== WORK INSTRUCTION ==
Copy the listing in full and exactly, omitting its images.

== DATA ==
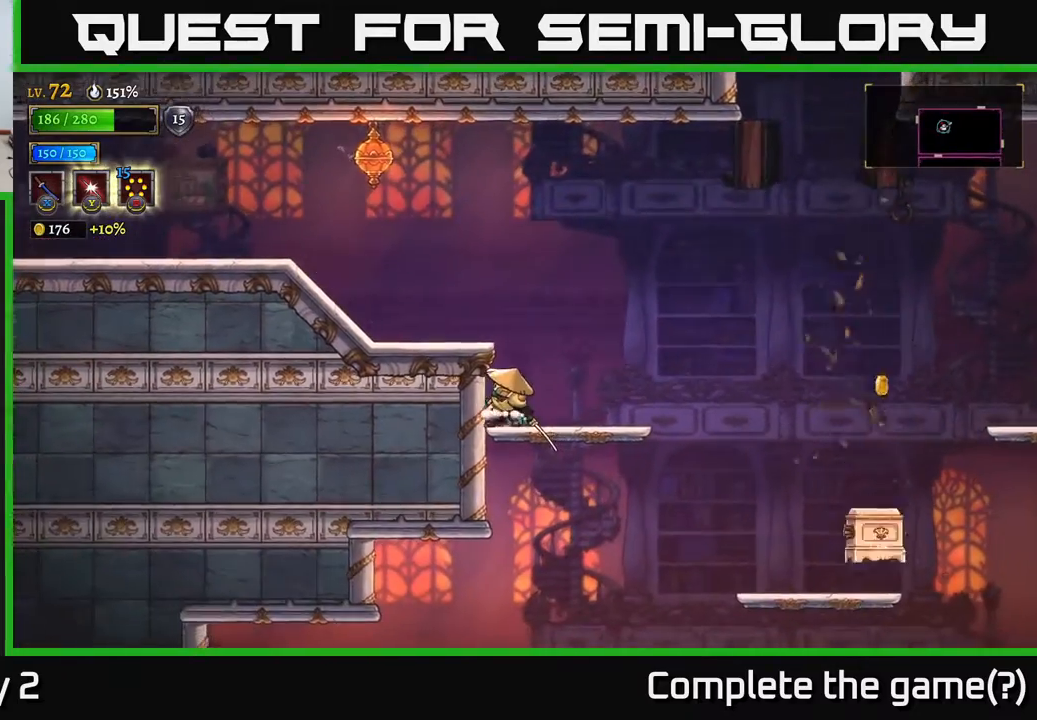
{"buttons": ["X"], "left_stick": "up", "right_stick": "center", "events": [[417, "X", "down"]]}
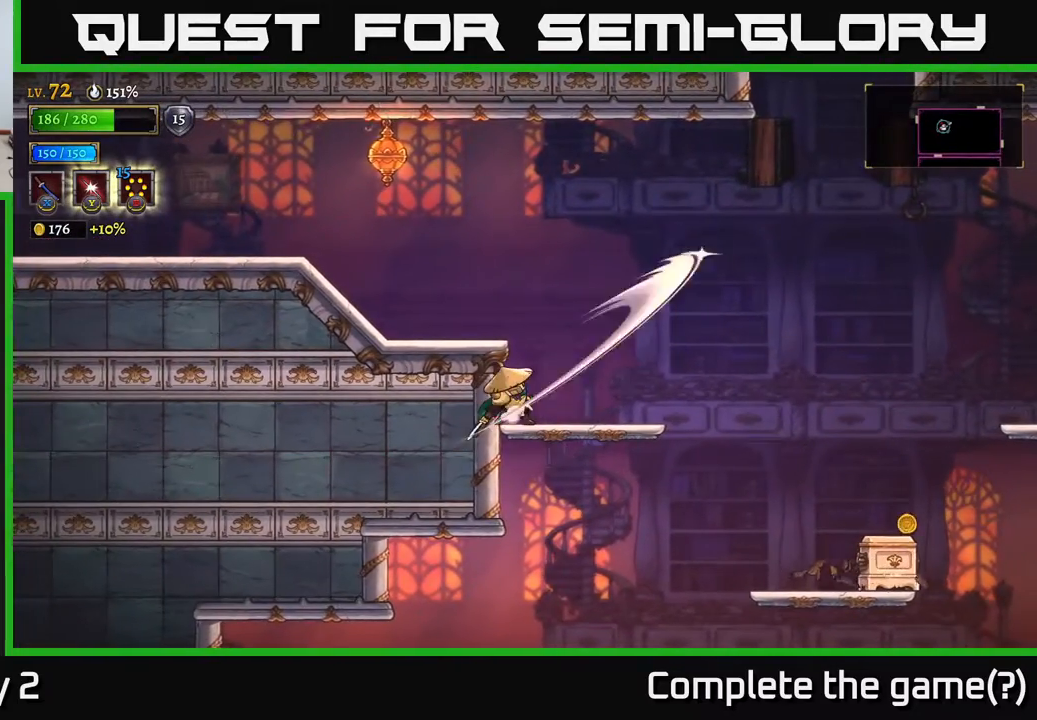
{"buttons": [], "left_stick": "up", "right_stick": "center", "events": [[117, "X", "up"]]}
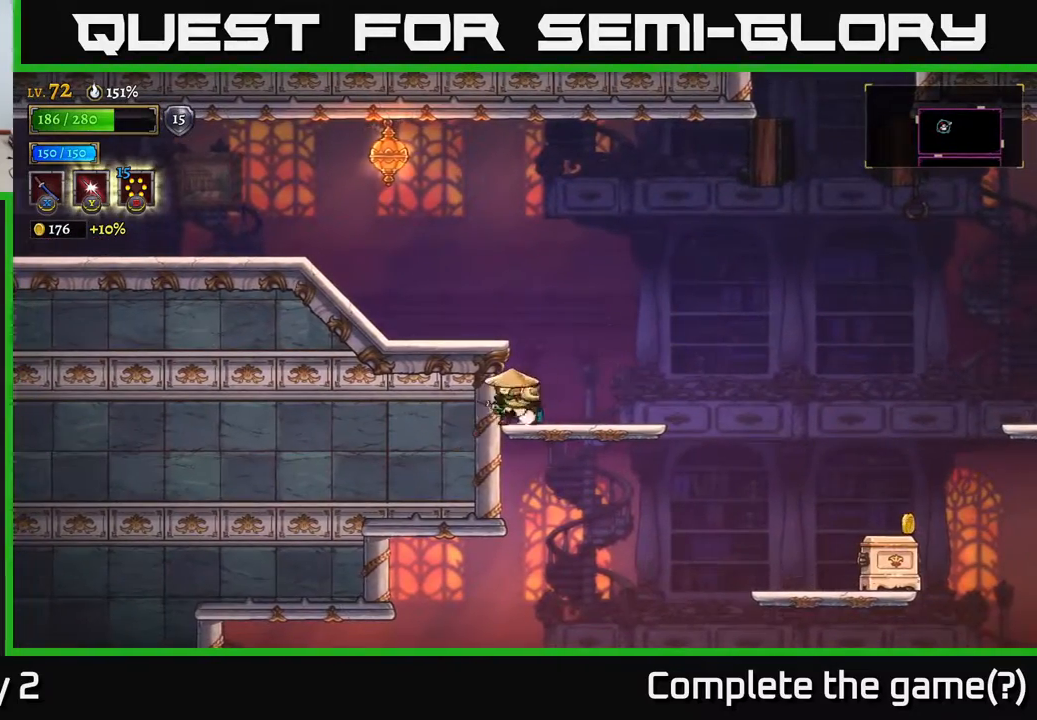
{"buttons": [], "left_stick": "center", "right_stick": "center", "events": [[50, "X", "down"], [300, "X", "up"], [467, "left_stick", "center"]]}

== RESULT FOR THIS TASK ==
{"buttons": ["X"], "left_stick": "up", "right_stick": "center", "events": [[417, "X", "down"]]}
{"buttons": [], "left_stick": "up", "right_stick": "center", "events": [[117, "X", "up"]]}
{"buttons": [], "left_stick": "center", "right_stick": "center", "events": [[50, "X", "down"], [300, "X", "up"], [467, "left_stick", "center"]]}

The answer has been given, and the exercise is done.